Bima mengucek kepalanya sendiri melihat wanita paruh baya itu pergi dengan kesal. Lelaki itu mondar mandir di ruang tamu, otaknya berpikir keras mencari alasan agar bisa membatalkan pernikahannya dengan Saras. Tapi sampai kepalanya berdenyut, dia tidak juga menemukan kata-kata yang pas untuk mengajukan keinginannya. Dari pada kena omelan mama lagi, dia memutuskan pergi mencari Saras.
Mentari mulai tenggelam, suara adzan berkumandang dari towa masjid dipinggir jalan. Bima meminggirkan mobil dan berhenti di depan masjid. Dia ingin menunaikan kewajibannya sebagai muslim. Usai shalat, ia kembali melanjutkan perjalana menuju rumah Saras. Ya, walau dia tidak yakin Saras ada di rumah, yang penting dia sudah menjalankan perintah mama.
Bima membunyikan bel rumah Saras, "Mas Bima? Ingin bertemu siapa?" tanya salah satu pembantu Saras yang membukakan pintu.
"Saras ada?"
"Loh, bukannya Non Saras pergi ke rumah Den Bima?"
"Owh, ya sudah!" Bima balik badan dan langsung pergi. Dugaannya tepat, Saras memang jarang di rumah. Kebetulan bukan, dia juga malas bertemu Saras.
Bima tidak langsung pulang, pasti mamanya akan menyuruhnya mencari Saras sampai ketemu, lebih baik dia pergi ke rumah temannya, Hadi. Kalau ditanya kata hatinya, maunya sih pergi ke rumah Tania, tapi itu sama artinya cari masalah.
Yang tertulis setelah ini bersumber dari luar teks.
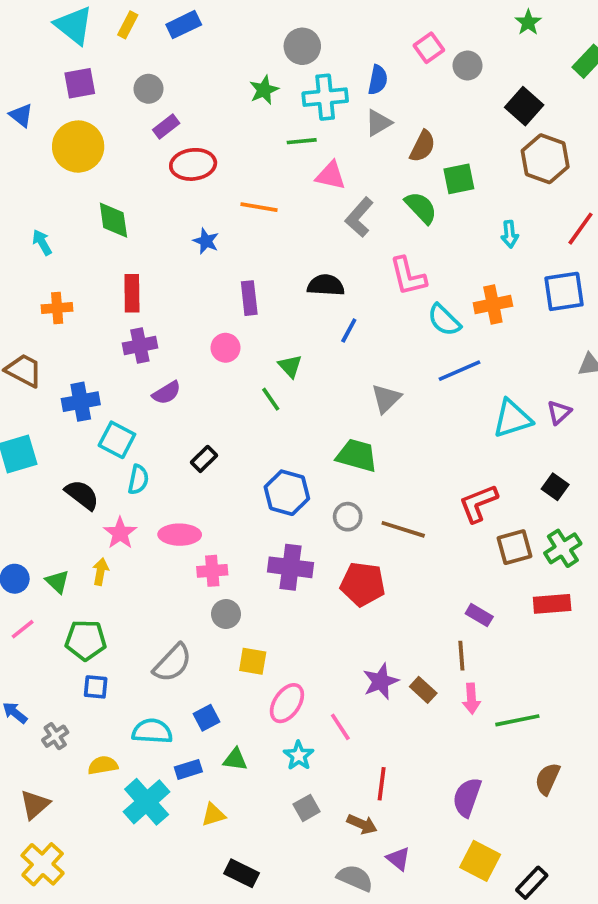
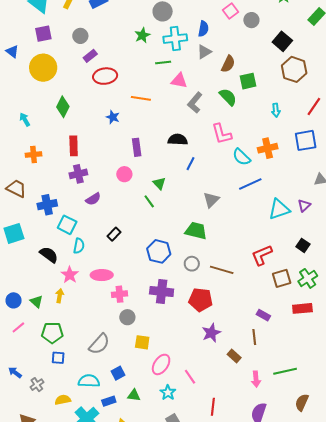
green diamond: (113, 220) -> (63, 107), turned 35
purple star: (381, 681) -> (211, 333), moved
pink arrow: (471, 699) -> (256, 379), moved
Orangtua Tania akan curiga dengan niatnya yang terselubung. Belum saatnya untuk berterus terang, dia harus pastikan dulu, Tania mau ikut berjuang bersamanya. Nggak lucukan, udah ngomong sana sini tentang keinginannya, nggak tahunya cintanya bertepuk sebelah tangan.
Bima mengecilkan volume musik mobil, lalu mengangkat panggilan dari mama.
"Assalammualikum, iya, Ma,"
"Waalaikum salam, kamu dimana, Bima?"
"Di jalan, Ma,"
"Balik sini, Saras udah nyampe!"
"Hm," Bima mematikan telohon lalu memutar balik arah mobilnya tanpa banyak membantah.